TEXT BLOCK:
◇ ◇ ◇

Re: charset parameter (long)

Gavin Nicol (gtn@ebt.com)
Sun, 15 Jan 95 13:00:54 EST

>>Also, do we really want to get into the business of multi-charsets w/in 1
>>document??
>
>Emphatically yes!

Well, even if we wanted to, we cannot. SGML does not have any way of
defining that a given bit combination belongs to more than one
character class. In other words, documents containing multiple
character sets must be "normalised" *before* then parser sees the
data.

In my earlier paper I pointed this out, and it is one reason for using
Unicode. As Larry noted, multilingual documents can be written using a
coded character set that includes codes for the desired language, and
in no other way.

We emphatically *do* want multilingual capabilities, so we must not
restrict ourselves to US-ASCII or ISO-8859-1, but we most certainly do
not want multiple character sets per document: that path is a long
road leading to madness.

>>I hope not otherwise all the discussion on a header line with the desired
>>charset for negotiating on a perfered format is for
>>nothing. (I ask for a document in EUC but it has JIS or SJIS
>>intermixed; how could I grok those parts?)
>First thing, the different charsets have to be identifiable, and that means
>tagging.

No. As I said before. SGML has no (working) way of handling this. The
data *must* be normalised. Dan has spent a long time making HTML a
conforming application of SGML, and this would invalidate all that
effort (as well as making it *very* difficult to write generic SGML
viewers that could also handle HTML).

Say "yes" to Accept-Charset:
Say "NO" to multiple character sets.

---
Gavin "Not speaking for EBT" Nicol

◇ ◇ ◇

RECORDS:

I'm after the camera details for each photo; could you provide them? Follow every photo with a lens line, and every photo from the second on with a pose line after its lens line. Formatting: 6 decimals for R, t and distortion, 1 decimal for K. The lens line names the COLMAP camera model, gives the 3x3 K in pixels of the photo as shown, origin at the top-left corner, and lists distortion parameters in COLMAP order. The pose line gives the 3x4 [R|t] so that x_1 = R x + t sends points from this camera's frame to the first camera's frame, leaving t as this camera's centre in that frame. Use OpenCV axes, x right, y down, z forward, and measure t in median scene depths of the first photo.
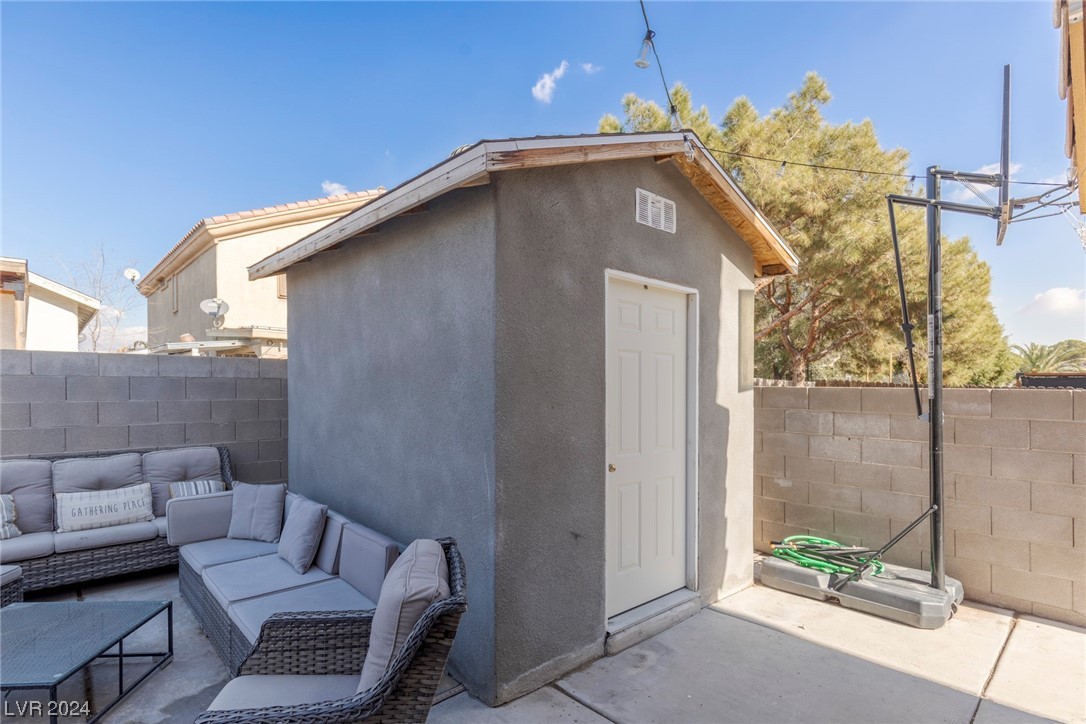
lens RADIAL K [[540.9, 0, 537.8], [0, 540.9, 384.1], [0, 0, 1]] dist [0.006091, 0.000192]
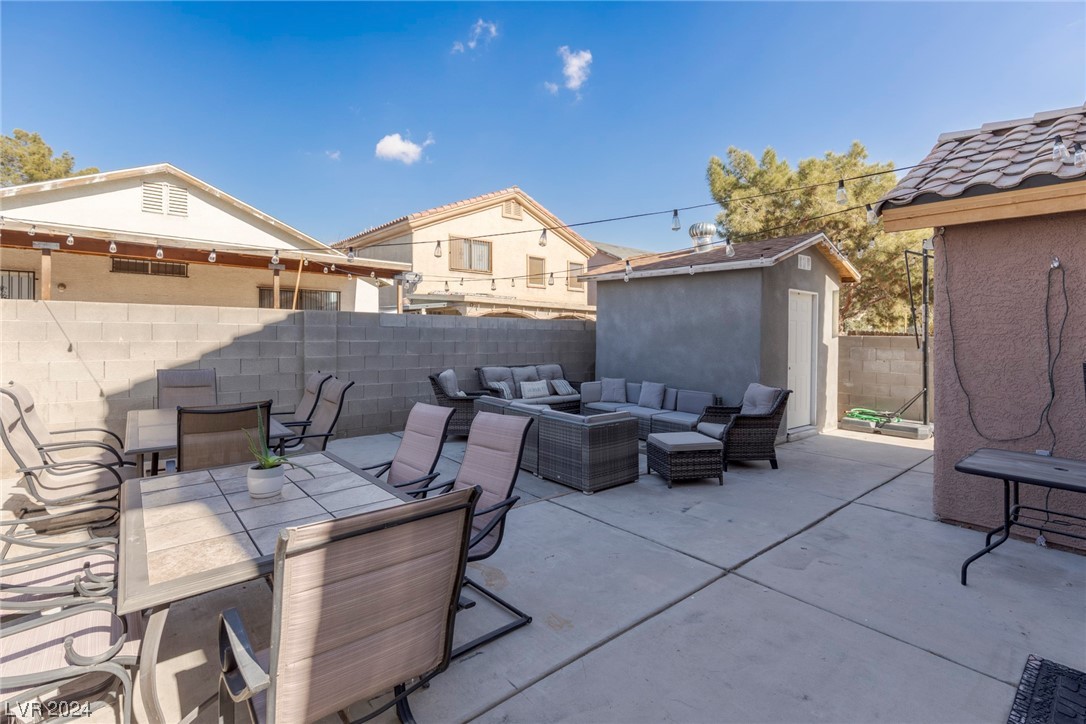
lens RADIAL K [[500.4, 0, 549.4], [0, 500.4, 334.8], [0, 0, 1]] dist [0.015061, -0.000079]
pose [[0.999289, 0.004040, -0.037477, -0.567717], [-0.003862, 0.999981, 0.004817, -0.003378], [0.037496, -0.004668, 0.999286, -0.871925]]
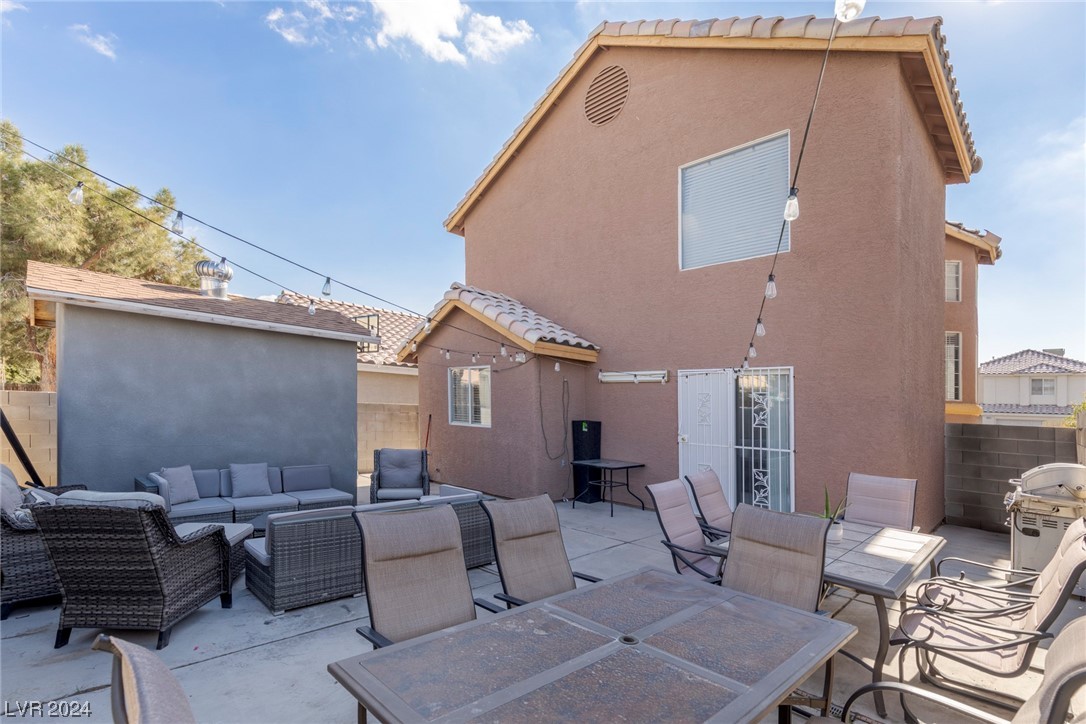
lens RADIAL K [[500.4, 0, 542.9], [0, 500.4, 364.6], [0, 0, 1]] dist [0.015061, -0.000079]
pose [[-0.043106, 0.074628, 0.996279, -1.579169], [-0.037031, 0.996402, -0.076239, -0.022501], [-0.998384, -0.040180, -0.040188, 0.039621]]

◇ ◇ ◇

EXERCISE 1: Substitute "chaos" for "madness" in the charset post, starting with "In my earlier" and going on through "grok those parts?)".
EXERCISE 2: List every named character set or encoding that the charset post mentions.

WRITTEN ANSWER 1:
In my earlier paper I pointed this out, and it is one reason for using
Unicode. As Larry noted, multilingual documents can be written using a
coded character set that includes codes for the desired language, and
in no other way.

We emphatically *do* want multilingual capabilities, so we must not
restrict ourselves to US-ASCII or ISO-8859-1, but we most certainly do
not want multiple character sets per document: that path is a long
road leading to chaos.

>>I hope not otherwise all the discussion on a header line with the desired
>>charset for negotiating on a perfered format is for
>>nothing. (I ask for a document in EUC but it has JIS or SJIS
>>intermixed; how could I grok those parts?)

WRITTEN ANSWER 2: Unicode, US-ASCII, ISO-8859-1, EUC, JIS, SJIS